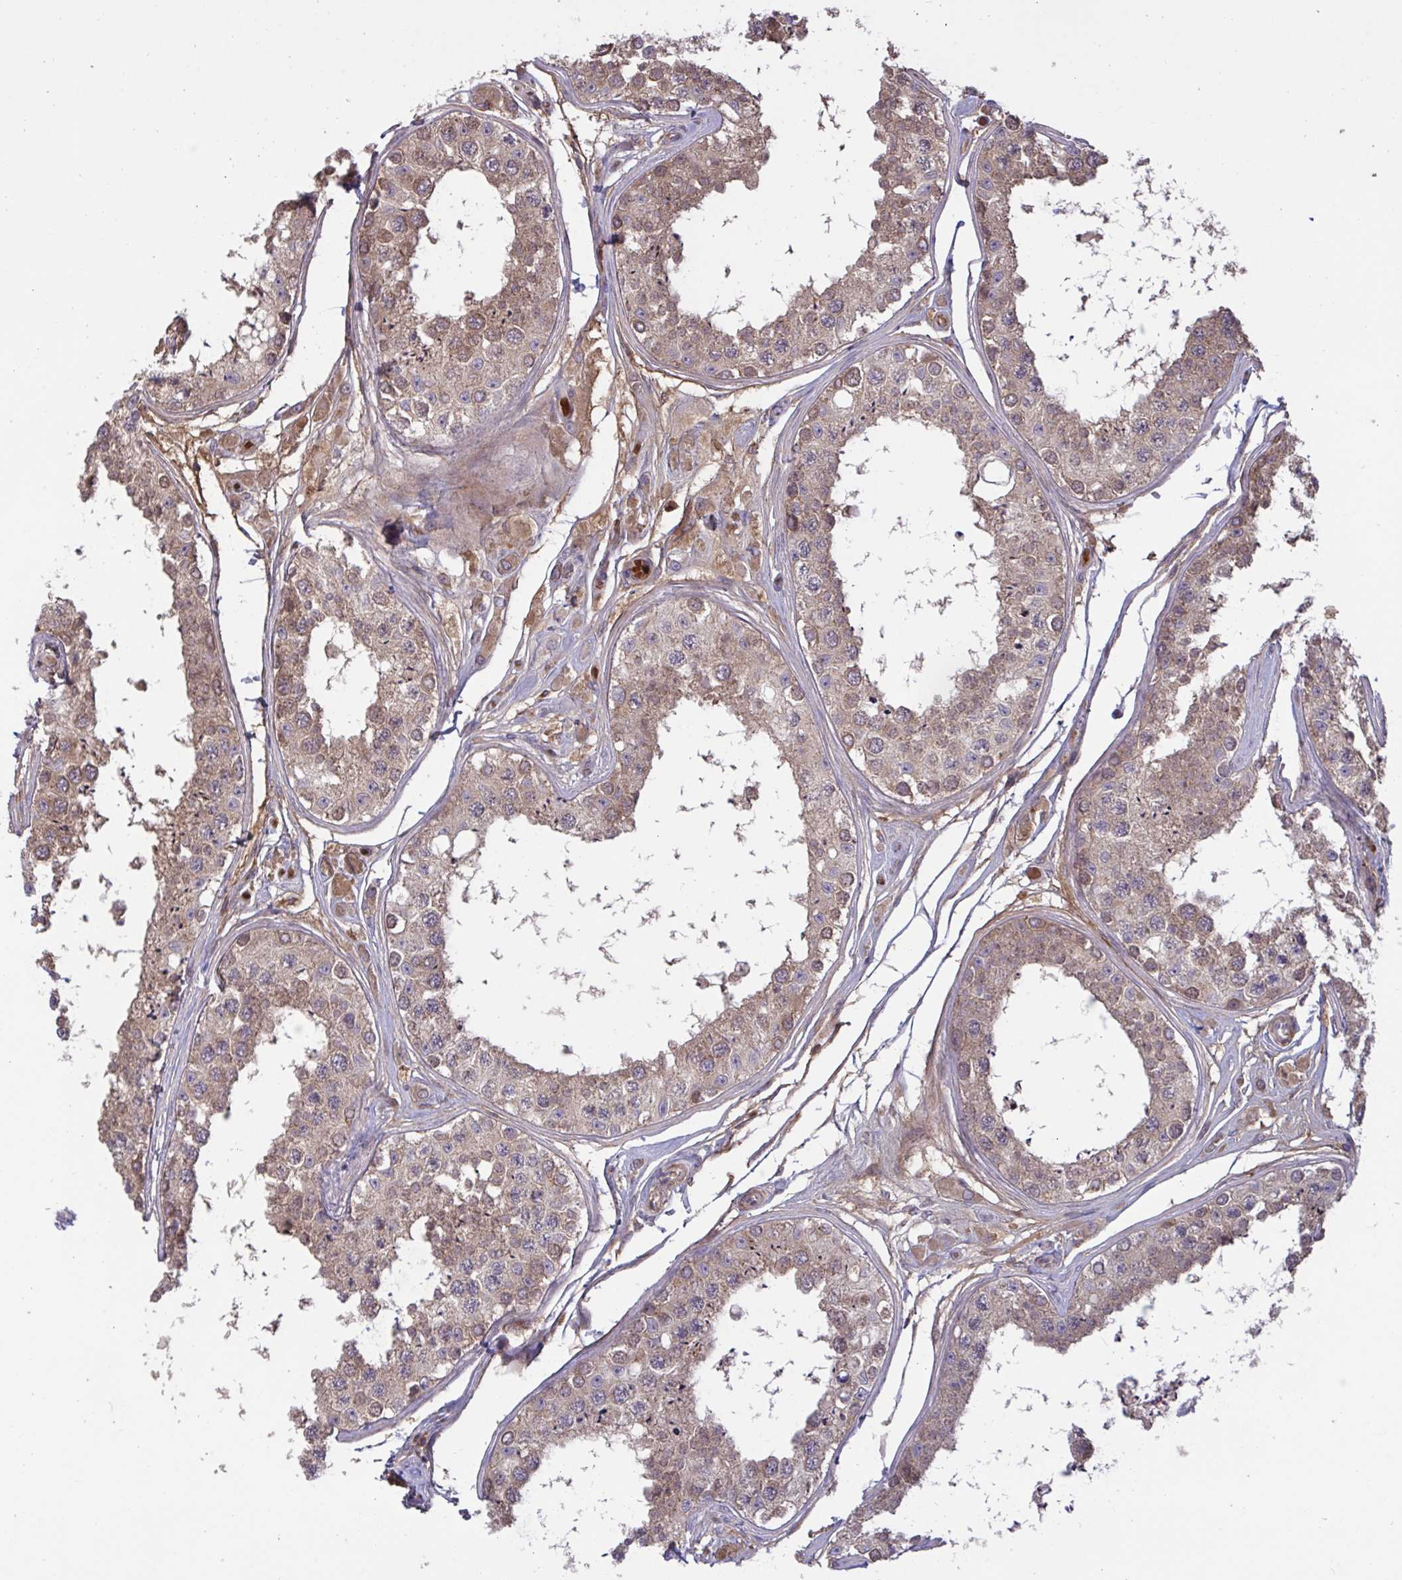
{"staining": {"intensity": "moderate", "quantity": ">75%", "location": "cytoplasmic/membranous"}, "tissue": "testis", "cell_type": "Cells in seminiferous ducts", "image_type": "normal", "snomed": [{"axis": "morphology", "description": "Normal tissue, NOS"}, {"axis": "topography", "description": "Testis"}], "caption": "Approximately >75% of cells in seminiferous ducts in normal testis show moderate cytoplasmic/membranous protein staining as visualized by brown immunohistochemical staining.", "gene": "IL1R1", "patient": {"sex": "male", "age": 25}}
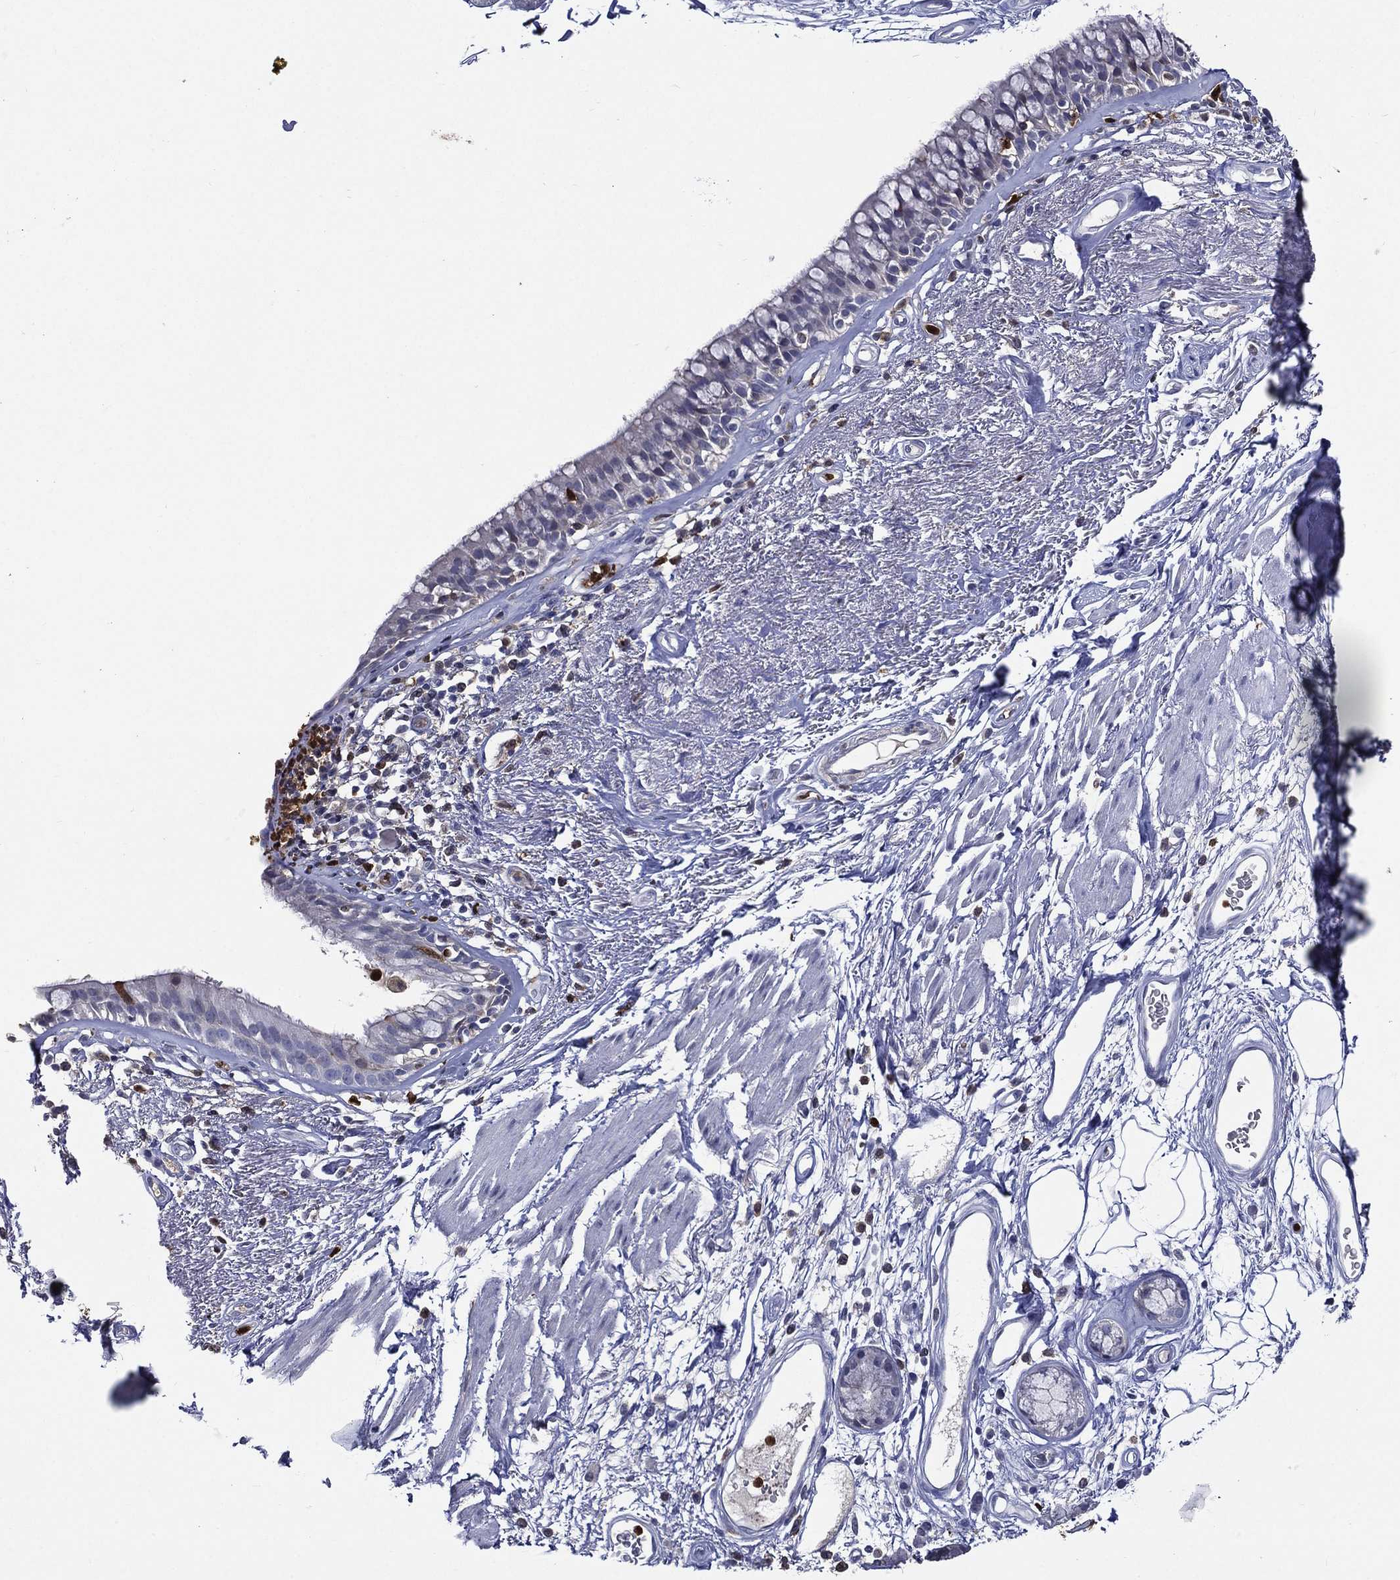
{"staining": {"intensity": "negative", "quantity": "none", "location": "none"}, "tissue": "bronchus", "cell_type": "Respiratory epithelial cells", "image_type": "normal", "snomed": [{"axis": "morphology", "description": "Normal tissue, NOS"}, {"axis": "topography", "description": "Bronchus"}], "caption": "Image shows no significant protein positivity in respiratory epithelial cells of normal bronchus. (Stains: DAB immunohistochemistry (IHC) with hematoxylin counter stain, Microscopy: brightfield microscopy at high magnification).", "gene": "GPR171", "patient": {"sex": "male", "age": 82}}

...

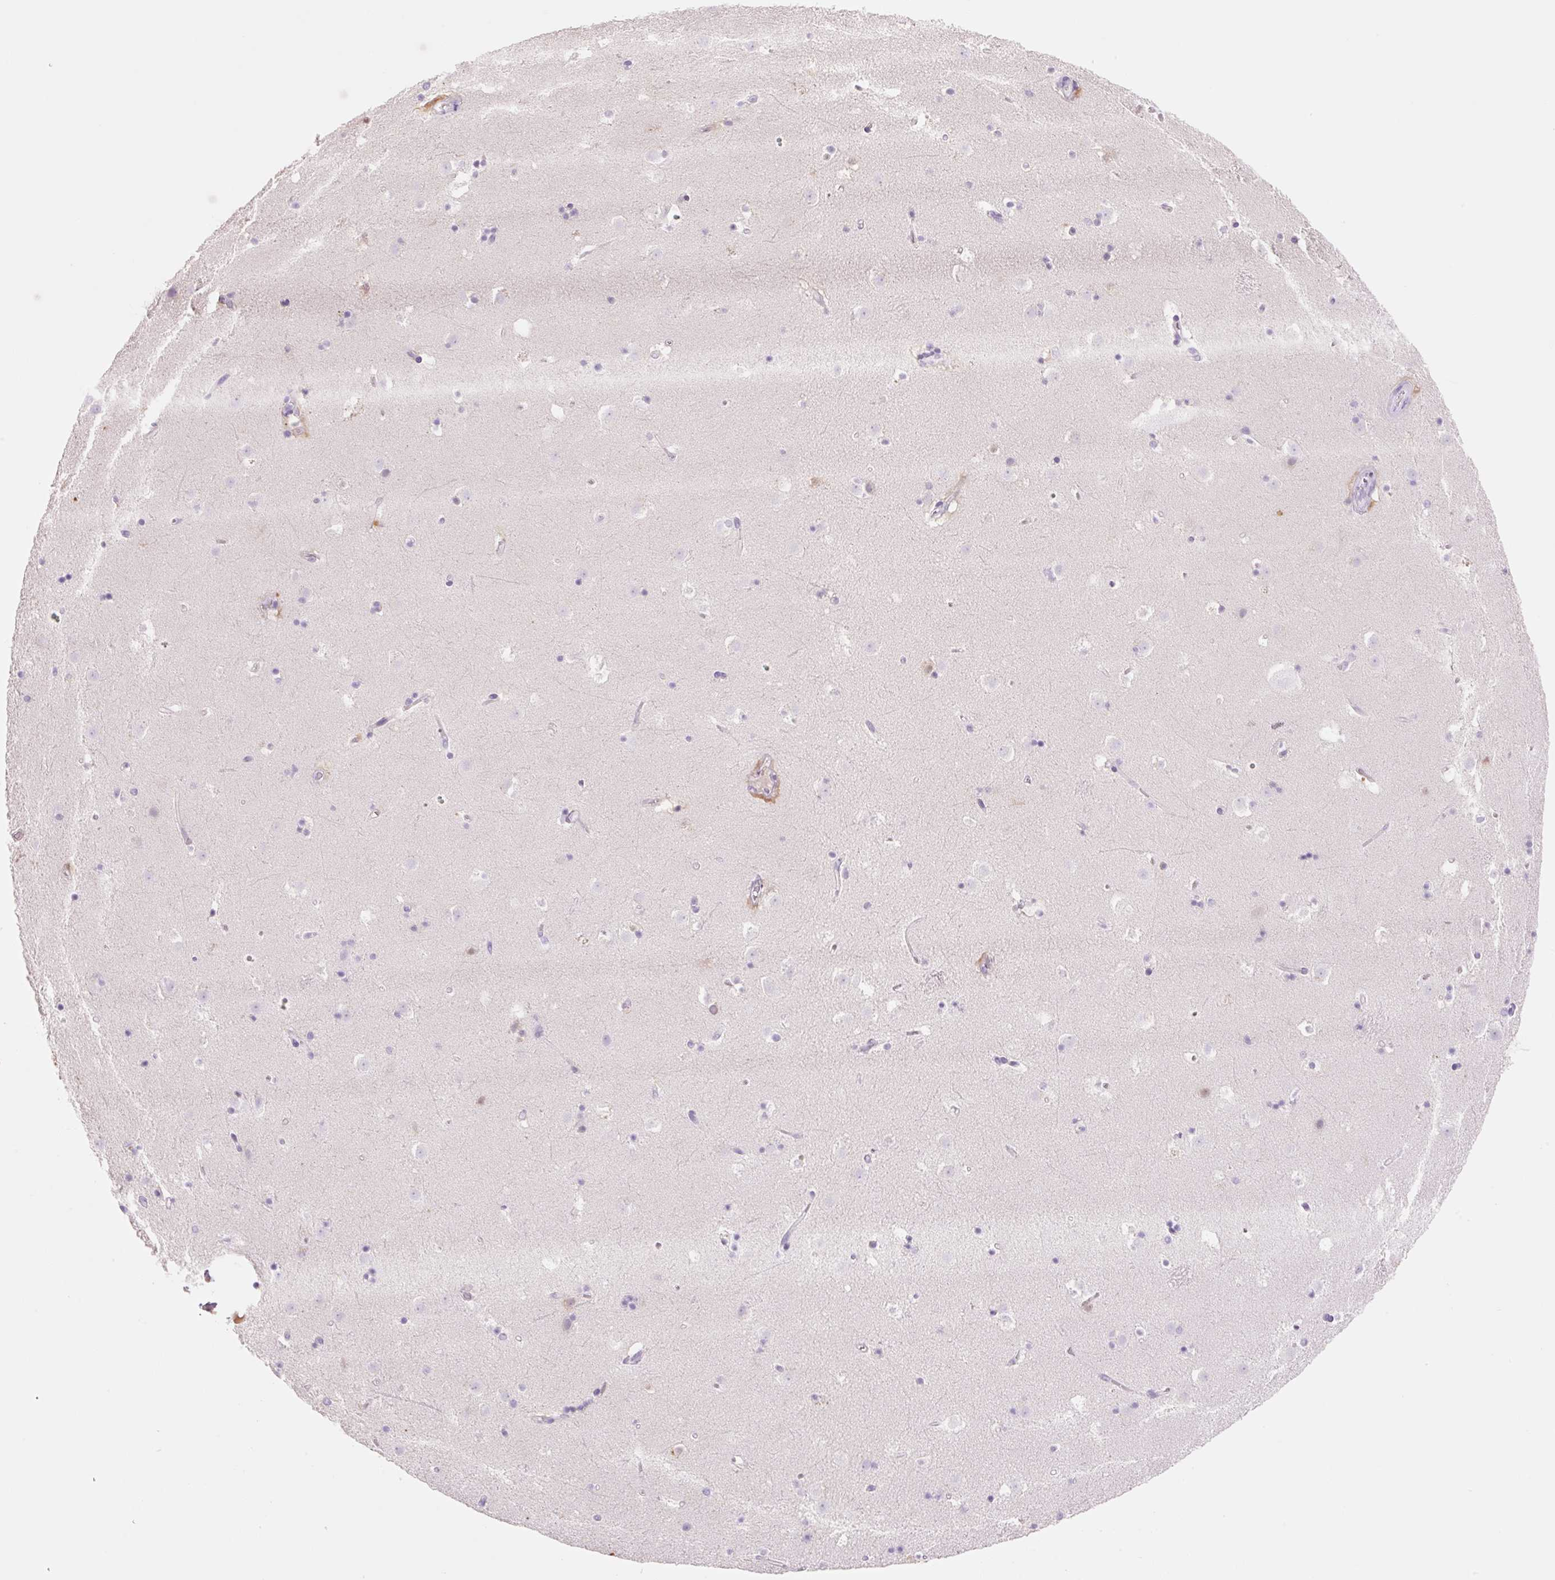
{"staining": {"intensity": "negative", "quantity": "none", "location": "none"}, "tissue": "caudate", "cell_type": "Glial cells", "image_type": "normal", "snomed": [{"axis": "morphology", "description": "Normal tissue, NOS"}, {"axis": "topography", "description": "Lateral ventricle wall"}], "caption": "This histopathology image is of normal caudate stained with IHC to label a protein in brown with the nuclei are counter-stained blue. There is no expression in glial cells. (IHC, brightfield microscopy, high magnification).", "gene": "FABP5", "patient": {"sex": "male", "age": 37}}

Exercise directions: Please output, exactly as written, the lines above from the one holding "of cells in" through the one holding "shows no significant", both included, with the pictures omitted.

Exercise solution:
{"staining": {"intensity": "moderate", "quantity": ">75%", "location": "cytoplasmic/membranous"}, "tissue": "testis", "cell_type": "Cells in seminiferous ducts", "image_type": "normal", "snomed": [{"axis": "morphology", "description": "Normal tissue, NOS"}, {"axis": "topography", "description": "Testis"}], "caption": "Approximately >75% of cells in seminiferous ducts in normal testis show moderate cytoplasmic/membranous protein staining as visualized by brown immunohistochemical staining.", "gene": "IL1R1", "patient": {"sex": "male", "age": 25}}
{"staining": {"intensity": "negative", "quantity": "none", "location": "none"}, "tissue": "bronchus", "cell_type": "Respiratory epithelial cells", "image_type": "normal", "snomed": [{"axis": "morphology", "description": "Normal tissue, NOS"}, {"axis": "topography", "description": "Bronchus"}], "caption": "Image shows no significant protein positivity in respiratory epithelial cells of normal bronchus. (Stains: DAB immunohistochemistry (IHC) with hematoxylin counter stain, Microscopy: brightfield microscopy at high magnification).", "gene": "GPR171", "patient": {"sex": "male", "age": 82}}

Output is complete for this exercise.